Dimensione del testo A A A

La Casa di Ade

Percy percepì l’acqua per miracolo.
Mentre lui ed Annabeth sembravano cadere verso il nulla più assoluto, Percy desiderava solo potersi svegliare da quell’incubo.
Non sapeva se la loro caduta fosse durata minuti, ore o settimane, ma più il buio li avvolgeva più lui percepiva il terrore serrargli le viscere.
La roccia intorno a loro sembrava pulsare di sangue vivo, l’odore di morte gli penetrava nei polmoni e l’oscurità gli faceva pietrificare il cuore dalla paura dell’ignoto.
L’unica sicurezza che Percy aveva, era il corpo di Annabeth che stringeva a sé quasi disperatamente.

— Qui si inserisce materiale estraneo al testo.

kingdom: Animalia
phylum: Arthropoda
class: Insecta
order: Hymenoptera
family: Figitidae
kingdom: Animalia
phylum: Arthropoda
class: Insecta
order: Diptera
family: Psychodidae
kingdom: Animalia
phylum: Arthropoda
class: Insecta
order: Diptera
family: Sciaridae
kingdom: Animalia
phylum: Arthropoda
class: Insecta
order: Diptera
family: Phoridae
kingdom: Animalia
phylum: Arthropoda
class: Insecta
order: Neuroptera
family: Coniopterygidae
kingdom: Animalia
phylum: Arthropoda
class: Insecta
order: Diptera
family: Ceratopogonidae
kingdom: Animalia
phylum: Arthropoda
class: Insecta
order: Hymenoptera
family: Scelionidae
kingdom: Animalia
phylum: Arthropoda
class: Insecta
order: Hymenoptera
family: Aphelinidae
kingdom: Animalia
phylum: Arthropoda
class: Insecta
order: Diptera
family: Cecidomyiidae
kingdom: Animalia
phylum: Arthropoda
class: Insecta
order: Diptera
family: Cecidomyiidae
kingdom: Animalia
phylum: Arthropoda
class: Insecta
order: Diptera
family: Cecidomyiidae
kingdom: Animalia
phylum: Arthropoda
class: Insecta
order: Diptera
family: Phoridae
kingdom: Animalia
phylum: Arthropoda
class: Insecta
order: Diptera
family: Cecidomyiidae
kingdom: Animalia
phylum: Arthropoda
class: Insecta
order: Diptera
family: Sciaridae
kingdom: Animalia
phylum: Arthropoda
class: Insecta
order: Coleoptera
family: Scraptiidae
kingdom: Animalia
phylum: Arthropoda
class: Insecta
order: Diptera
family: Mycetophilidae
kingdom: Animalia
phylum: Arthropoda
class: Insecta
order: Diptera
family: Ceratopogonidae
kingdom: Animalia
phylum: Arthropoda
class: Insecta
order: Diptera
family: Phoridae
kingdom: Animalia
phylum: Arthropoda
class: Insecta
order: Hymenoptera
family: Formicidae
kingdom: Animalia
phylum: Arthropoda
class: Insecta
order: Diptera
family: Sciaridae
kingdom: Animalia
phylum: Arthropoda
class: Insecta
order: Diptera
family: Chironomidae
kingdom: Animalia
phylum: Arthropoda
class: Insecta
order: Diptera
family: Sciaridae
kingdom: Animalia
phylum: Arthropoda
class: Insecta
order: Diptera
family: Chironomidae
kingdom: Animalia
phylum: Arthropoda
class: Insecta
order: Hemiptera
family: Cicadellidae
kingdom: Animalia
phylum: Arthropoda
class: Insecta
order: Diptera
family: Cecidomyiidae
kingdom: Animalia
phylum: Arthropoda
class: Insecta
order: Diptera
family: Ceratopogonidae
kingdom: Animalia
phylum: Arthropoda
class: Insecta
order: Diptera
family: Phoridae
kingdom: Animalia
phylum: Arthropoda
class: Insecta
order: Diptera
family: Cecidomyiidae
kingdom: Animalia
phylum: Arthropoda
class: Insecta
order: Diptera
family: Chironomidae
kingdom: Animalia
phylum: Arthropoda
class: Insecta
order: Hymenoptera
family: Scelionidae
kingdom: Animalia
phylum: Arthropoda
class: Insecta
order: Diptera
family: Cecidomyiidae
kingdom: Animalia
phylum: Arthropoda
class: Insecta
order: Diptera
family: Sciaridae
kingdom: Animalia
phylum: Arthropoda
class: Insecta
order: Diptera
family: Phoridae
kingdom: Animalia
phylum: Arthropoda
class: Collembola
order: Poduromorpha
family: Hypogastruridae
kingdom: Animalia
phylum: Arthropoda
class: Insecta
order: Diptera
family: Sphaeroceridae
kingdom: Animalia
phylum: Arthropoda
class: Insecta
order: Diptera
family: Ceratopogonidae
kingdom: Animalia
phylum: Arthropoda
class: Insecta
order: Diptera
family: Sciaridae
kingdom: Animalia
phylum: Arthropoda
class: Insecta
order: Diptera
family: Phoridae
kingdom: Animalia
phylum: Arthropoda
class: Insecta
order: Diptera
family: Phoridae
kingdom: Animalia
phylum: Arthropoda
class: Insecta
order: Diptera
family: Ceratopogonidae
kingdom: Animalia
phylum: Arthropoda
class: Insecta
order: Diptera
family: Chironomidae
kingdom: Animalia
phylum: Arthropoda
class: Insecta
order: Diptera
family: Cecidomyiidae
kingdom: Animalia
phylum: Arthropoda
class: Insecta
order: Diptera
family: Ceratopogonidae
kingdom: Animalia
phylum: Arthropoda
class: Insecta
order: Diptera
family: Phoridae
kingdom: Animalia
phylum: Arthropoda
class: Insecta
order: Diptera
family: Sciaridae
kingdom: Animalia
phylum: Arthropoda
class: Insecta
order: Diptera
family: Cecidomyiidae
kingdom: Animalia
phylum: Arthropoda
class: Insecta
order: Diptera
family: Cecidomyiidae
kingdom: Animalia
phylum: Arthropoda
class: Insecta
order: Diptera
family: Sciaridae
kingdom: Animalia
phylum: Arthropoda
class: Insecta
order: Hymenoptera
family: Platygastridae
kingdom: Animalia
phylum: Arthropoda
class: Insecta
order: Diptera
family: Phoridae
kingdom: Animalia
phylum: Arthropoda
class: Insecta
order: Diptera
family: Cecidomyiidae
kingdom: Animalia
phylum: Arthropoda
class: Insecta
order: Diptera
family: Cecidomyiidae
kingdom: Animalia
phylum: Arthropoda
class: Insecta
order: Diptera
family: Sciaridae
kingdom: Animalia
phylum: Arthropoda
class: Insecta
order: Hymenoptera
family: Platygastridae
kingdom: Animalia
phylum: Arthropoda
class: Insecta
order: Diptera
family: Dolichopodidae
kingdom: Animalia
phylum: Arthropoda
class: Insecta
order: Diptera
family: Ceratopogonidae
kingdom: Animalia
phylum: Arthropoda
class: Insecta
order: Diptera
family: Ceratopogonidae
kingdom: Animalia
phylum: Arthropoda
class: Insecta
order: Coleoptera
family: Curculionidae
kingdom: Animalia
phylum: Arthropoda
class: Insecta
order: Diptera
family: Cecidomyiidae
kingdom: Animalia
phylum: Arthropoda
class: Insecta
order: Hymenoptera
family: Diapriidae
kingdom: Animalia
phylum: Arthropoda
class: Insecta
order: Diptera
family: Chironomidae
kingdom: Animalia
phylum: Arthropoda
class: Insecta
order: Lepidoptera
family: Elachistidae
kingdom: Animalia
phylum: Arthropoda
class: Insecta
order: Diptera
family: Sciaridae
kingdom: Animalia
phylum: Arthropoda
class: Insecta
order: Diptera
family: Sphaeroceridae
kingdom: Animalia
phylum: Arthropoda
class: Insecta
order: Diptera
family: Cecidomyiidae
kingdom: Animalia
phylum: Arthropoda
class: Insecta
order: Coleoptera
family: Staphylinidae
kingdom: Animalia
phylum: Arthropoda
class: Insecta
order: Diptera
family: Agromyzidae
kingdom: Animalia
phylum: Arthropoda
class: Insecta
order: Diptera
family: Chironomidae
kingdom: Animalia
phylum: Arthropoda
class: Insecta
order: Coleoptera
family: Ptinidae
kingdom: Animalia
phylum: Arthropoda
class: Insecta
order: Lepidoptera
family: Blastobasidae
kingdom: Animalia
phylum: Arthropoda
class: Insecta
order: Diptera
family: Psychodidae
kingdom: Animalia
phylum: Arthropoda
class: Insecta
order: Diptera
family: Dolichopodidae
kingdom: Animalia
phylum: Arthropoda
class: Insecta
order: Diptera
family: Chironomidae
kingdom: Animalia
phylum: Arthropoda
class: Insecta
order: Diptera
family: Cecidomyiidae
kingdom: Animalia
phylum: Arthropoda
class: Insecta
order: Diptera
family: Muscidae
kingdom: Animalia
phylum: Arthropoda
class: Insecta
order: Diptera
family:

Aveva seppellito il viso nell’incavo della sua spalla, gli occhi chiusi dal vento che gli sferzava dolorosamente il viso.
Annabeth lo stringeva con la stessa forza, e dopo qualche secondo Percy percepì il viso della ragazza voltarsi verso il suo orecchio.
Annabeth singhiozzò tenuamente: -Ti amo… -
Percy avrebbe voluto risponderle, ma era come se avesse la gola serrata.
La strinse ancora di più a sé.
Ci siamo, pensò, è la fine.
Ma poi, la luce cambiò.
Percy se ne rese conto quando, aprendo appena gli occhi, riuscì a scorgere il profilo del viso di Annabeth, improvvisamente illuminato da una tenue luce vermiglia.
E subito dopo, prima ancora che riuscisse a metabolizzare la cosa, il tunnel di oscurità si aprì intorno a loro.
Il ragazzo si ritrovò a cadere in un’enorme camera scavata nella roccia.
Percy per un istante fu troppo sconvolto per pensare lucidamente, i suoi occhi assorbivano le immagini senza che la sua mente riuscisse a comprenderle.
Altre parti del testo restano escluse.